On a réécrit les chorégraphies pour inclure les iPhone, qu’ils soit portés à la main, sur un harnais ou via un trépied. D’ailleurs, à ce moment-là du spectacle, on passe d’un cadrage en 16/9, donc horizontal, à un 9/16, donc vertical, ce qui incite les spectacles à incliner leur téléphone pour rentrer dans une narration plus cinématographique. Cette idée répond aussi à notre réflexion sur les contenus numériques et sur ce qu’ils racontent selon leur format, et comment cela influe sur nos fictions communes. Le spectateur est d’ailleurs inclus à l’intérieur de cette chorégraphie : ils étaient invités à filmer, à reposter sur les réseaux sociaux ou à regarder le live à l’intérieur même du lieu dans lequel le spectacle prend place.
Pourquoi avoir choisi d’intégrer des iPhone à votre performance ?
Parce qu’ils font partie de notre quotidien. C’est un objet personnel que tout le monde a toujours dans sa poche, mais c’est aussi notre outil de travail, que l’on utilisait dès nos premiers projets comme Novaciéries. Ces contenus filmés au téléphone font écho à tous ceux que l’on voit sur Internet chaque jour, et décuplent les regards des spectateurs qui n’ont plus qu’un seul point de vue traditionnel face à une scène, mais une multitude, retransmise en live. Plutôt qu’une caméra, l’iPhone nous a permis d’avoir des captations plus incarnées et impliquées dans le mouvement des danseurs.
“On fait ce métier pour créer un dialogue avec le public.”
(LA)HORDE.
Quel est votre rapport à Internet ?
Nous ne sommes pas des natifs d’Internet. C’est venu très vite dans nos vies, mais nous avons vraiment vécu ce basculement entre deux ères. En particulier dans la culture et dans l’art contemporain, qui ont vu naître tout un courant post-Internet et qui a permis aussi un décloisonnement des communications, du partage d’esthétique. Tout cela nous a finalement amenés, dans nos discussions, à qualifier des danses de post-Internet, car elles intègrent ces nouveaux outils qui permettaient de se filmer, et qui changent la représentation et la transmission, pour le meilleur comme pour le pire. En fin de compte, notre projet n’apporte pas forcément de réponse mais pose plutôt des questions, comme un carnet de notes en perpétuelle rédaction.
Qu’espérez-vous faire ressentir aux spectateurs d’Age of Content ?

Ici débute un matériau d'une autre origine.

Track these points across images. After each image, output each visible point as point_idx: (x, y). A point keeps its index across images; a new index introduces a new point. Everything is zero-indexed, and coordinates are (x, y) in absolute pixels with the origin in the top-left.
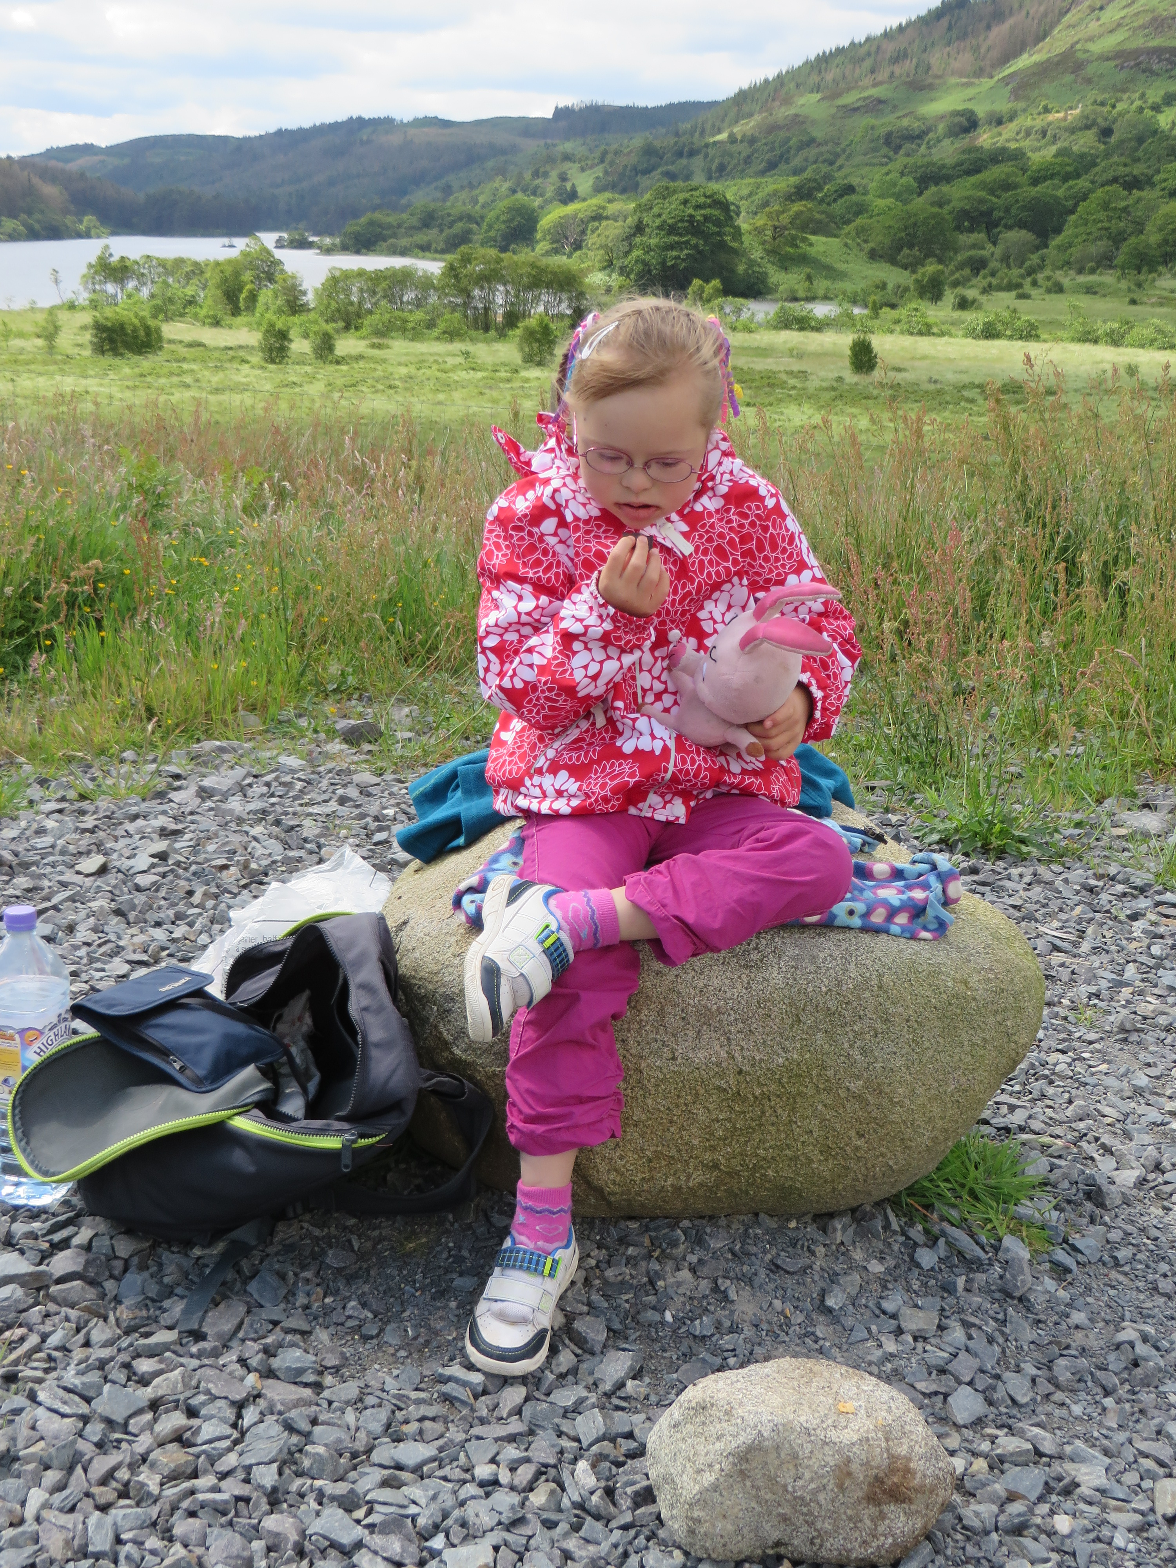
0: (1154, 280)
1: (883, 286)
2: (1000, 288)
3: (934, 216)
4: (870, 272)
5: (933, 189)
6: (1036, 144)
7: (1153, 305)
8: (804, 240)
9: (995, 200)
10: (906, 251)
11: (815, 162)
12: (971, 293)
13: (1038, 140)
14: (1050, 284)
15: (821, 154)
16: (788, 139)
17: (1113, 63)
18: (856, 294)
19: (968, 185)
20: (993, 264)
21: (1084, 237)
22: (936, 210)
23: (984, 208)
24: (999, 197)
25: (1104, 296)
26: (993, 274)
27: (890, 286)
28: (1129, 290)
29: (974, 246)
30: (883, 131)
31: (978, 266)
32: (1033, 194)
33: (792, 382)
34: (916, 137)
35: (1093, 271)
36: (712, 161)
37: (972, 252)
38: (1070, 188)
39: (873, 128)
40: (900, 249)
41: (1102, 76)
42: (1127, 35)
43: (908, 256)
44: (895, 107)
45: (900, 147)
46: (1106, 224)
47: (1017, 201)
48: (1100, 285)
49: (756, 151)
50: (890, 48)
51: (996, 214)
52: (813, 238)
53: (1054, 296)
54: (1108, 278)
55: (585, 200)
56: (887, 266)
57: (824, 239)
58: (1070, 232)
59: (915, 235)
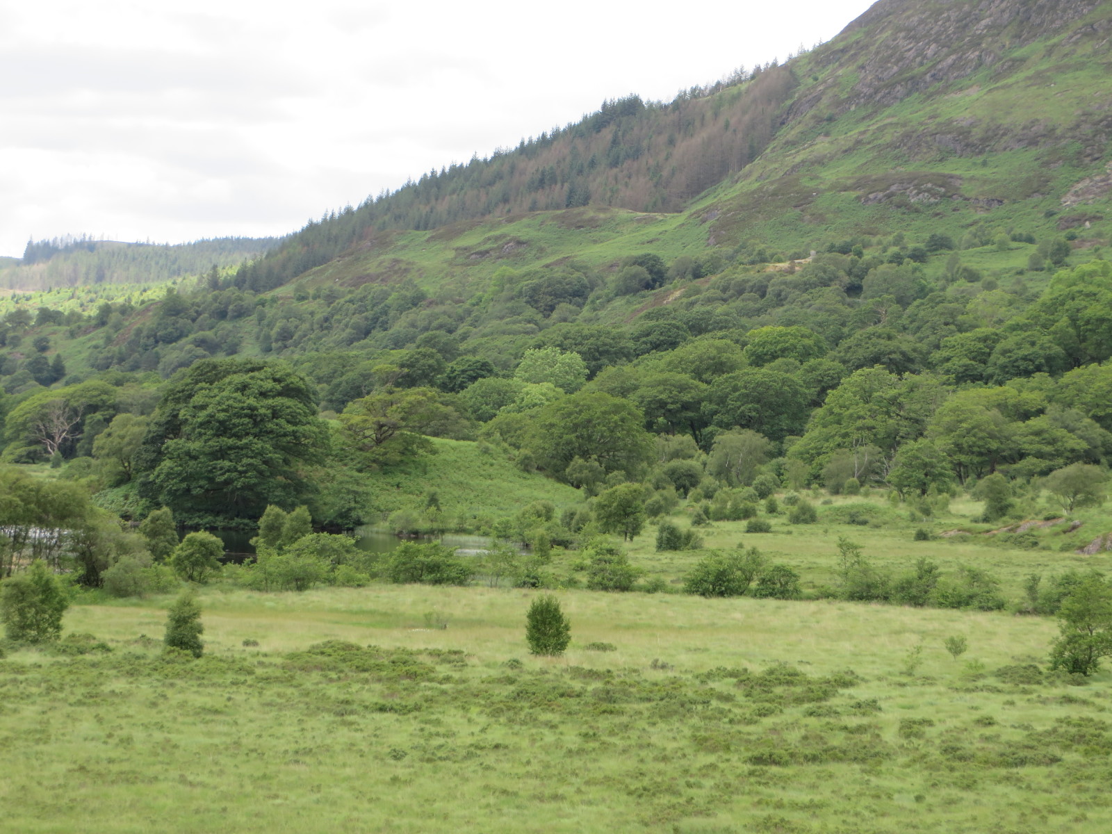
0: (946, 504)
1: (548, 514)
2: (720, 516)
3: (617, 409)
4: (526, 491)
5: (611, 370)
6: (751, 304)
7: (952, 540)
8: (424, 444)
9: (704, 386)
10: (578, 461)
11: (426, 329)
12: (682, 523)
13: (755, 301)
14: (795, 509)
15: (436, 316)
16: (385, 295)
17: (853, 194)
18: (507, 526)
19: (662, 364)
20: (707, 481)
21: (838, 439)
22: (619, 400)
23: (686, 397)
24: (708, 382)
25: (877, 526)
26: (709, 495)
27: (558, 514)
28: (913, 518)
29: (676, 454)
30: (525, 284)
31: (685, 482)
32: (759, 377)
33: (443, 670)
34: (578, 294)
35: (853, 491)
36: (270, 325)
37: (675, 463)
38: (813, 369)
39: (511, 280)
40: (568, 458)
41: (839, 211)
42: (870, 156)
43: (581, 468)
44: (541, 250)
45: (552, 308)
46: (869, 422)
47: (735, 389)
48: (870, 510)
49: (337, 311)
50: (531, 168)
51: (706, 407)
52: (436, 441)
53: (802, 527)
54: (878, 500)
55: (76, 380)
56: (551, 484)
57: (453, 443)
58: (816, 433)
59: (590, 438)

On ne peut pas vraiment répondre à la place du public. Mais on espère que les questions que l’on se pose entre nous puissent se transformer en partage de points de vue qui résonnent en chaque individu. C’est pour ça qu’on fait ce métier-là : pour créer un dialogue, échanger. On ne se pose jamais la question de savoir si les spectateurs vont aimer notre création ou non. Nous nous inscrivons dans la lignée du “maître ignorant” et du “spectateur émancipé” de Rancière [ndlr : l’abolition de la distance entre le maître et l’élève qui seraient séparés par des connaissances qu’un seul des deux possède], car nous présentons nos recherches sous les yeux du public, auxquelles les danseurs donnent corps. Il y a une forme de croyance qui naît, surtout ici au musée du Louvre, portée par toutes ces formes d’art qui y sont conservées et qui croisent les réflexions, les points de vue et les différents outils utilisés à travers les époques.
“Age of Content”, spectacle de (LA)HORDE et du Ballet National de Marseille. En tournée en Europe puis au Théâtre de la Ville de Paris, du 1er au 7 juin 2025.